Dr. Kaul: Yes, I was trying to sort of examine the strength of the evidence, in terms of the quantitative aspect. Yes, the effect size for the cardiovascular benefit was quite impressive. For the primary endpoint, which was a compositive cardiovascular, death, non-fatal MI, and non-fatal stroke, the p-value was not very robust. It was .04. The p-value tends to overestimate the strength of evidence. I utilized base factor, which basically is a metric that allows the two competing hypotheses to predict the data. Using the base factor, I was able to demonstrate that the alternative hypothesis was stronger than the null hypothesis by eight-fold. The p-value of .04 translated into a base factor of .13. Which is not strong evidence against the null hypothesis. It requires independent confirmation and subsequent trials.


A p-value of .04, while meeting the superiority criteria, would not be sufficient enough to meet the FDA's requirement of substantial effectiveness. Substantial effectiveness just basically means that the FDA requires two trials, each with a p-value less than .05. In 1998, they modified their regulatory requirement, and accepted that one single trial would be sufficient, provided that there would be a persuasive p-value. Persuasive basically is defined as a p-value less than .001.
The base factor allows us to sort of interpret the strength of the evidence, with respect to the primary composite endpoint was not strong enough to meet this requirement. With respect to cardiovascular mortality, as well as all cause mortality, which trumps all other endpoints, it was persuasive enough.


Dr. Lam: What's your conclusion on that?


Dr. Kaul: What is controversial about that was that in the three specified statistical plan, the so-called hierarchical testing strategy, the non-inferiority for three point MACE, followed by non-inferiority for four point MACE, and followed by superiority of three point MACE, and lastly, superiority of four point MACE. Because the p-value of four point MACE superiority was .08, one can argue purely from a statistical perspective that you stop your testing strategy, and any analysis beyond that would be deemed exploratory.
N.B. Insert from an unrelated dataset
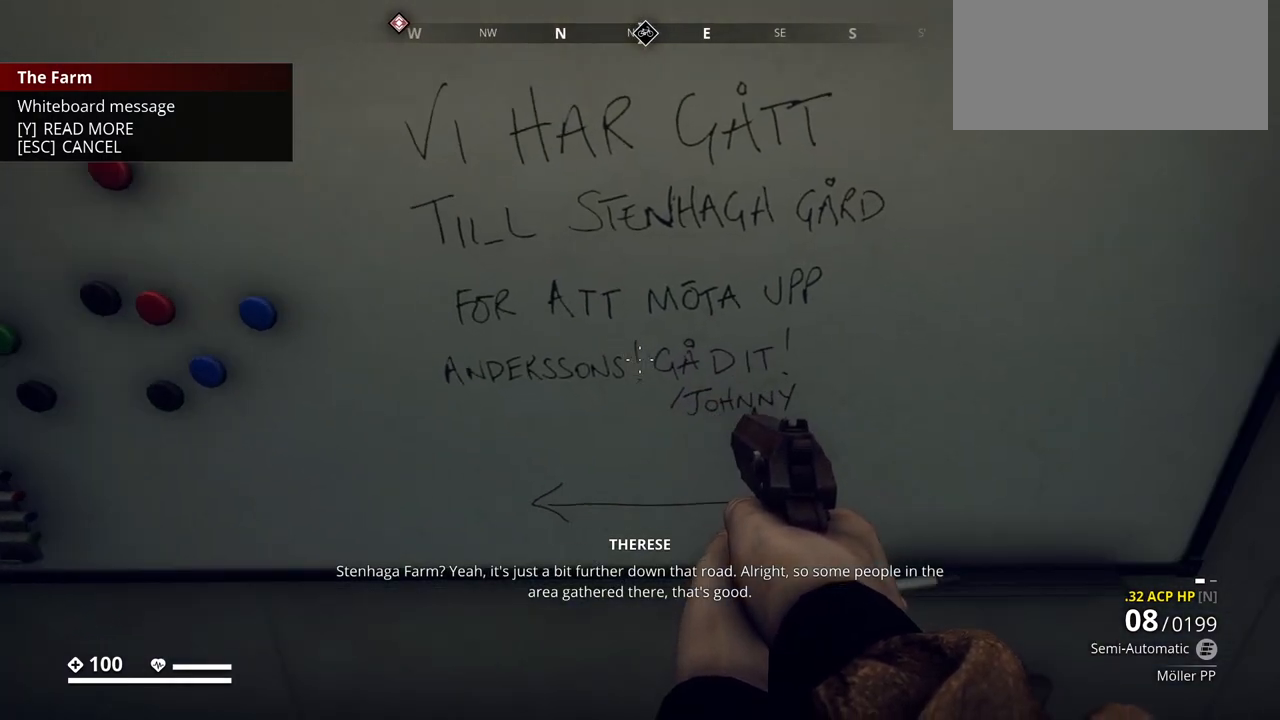
{"keys": [], "events": []}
Even though cardiovascular mortality and all cause mortality was prespecified, the purist would argue that since you failed superiority for four point MACE, you really can't proceed further. You can analyze, but it will be considered an exploratory analysis.


I sort of wept and said that because Christopher Columbus had prespecified that he will be discovering the route to India, the fact that he stumbled upon America does not mean it doesn't exist because he had not prespecified it. I think all cause mortality is the most meaningful endpoint, and the least subjective measurement error. It meets the key attributes of regulatory decision making. Which it's prespecified, it's highly persuasive, therefore, it meets the replication criteria, and the p-value is so robust that even if you adjust for nearly 100 multiple comparisons, the p-value would still hold. It meets all the regulatory criteria for approval.
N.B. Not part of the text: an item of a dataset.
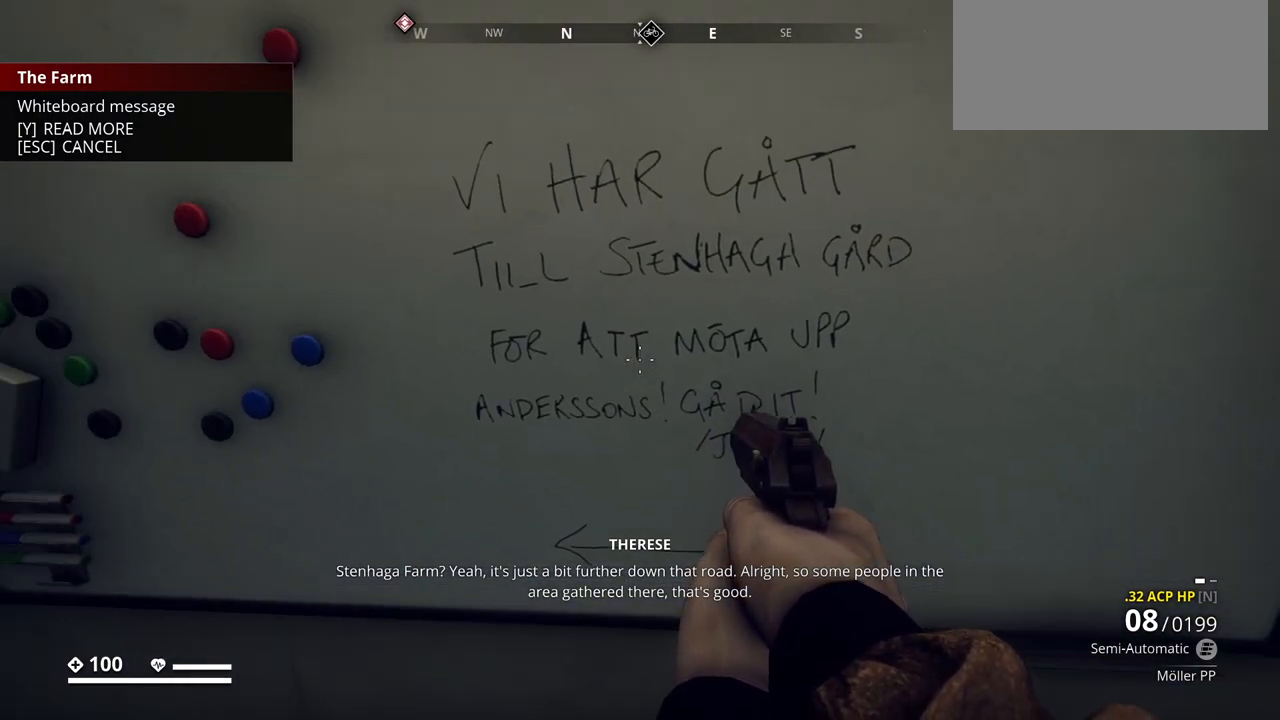
{"keys": [], "events": []}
Dr. McGuire: Sanjay, let me just chime in here. I think it's also important, not only were these prespecified, but it's important, I think, for readers of these diabetes programs to realize that hospitalization for heart failure ... Although it's not part of the primary outcome ... In virtually every one of these trials, it is prospectively collected, chartered to find, and essentially adjudicated by blind endpoint adjudicators. You know, death is death. Cardiovascular death in these programs are all adjudicated, as well. I think the prospective collection and central adjudication also adds legitimacy to the hospitalization for heart failure are above and beyond the analytic issues.


Dr. Lam: Darren and Sanjay, I hear both of you kind of saying it does look like, even looking at it from different angles, the data do look strong. At the end of the day, Sanjay, you concluded that it does need another trial. Results do need to be replicated. That was your conclusion. I'd love to hear Darren's take on this.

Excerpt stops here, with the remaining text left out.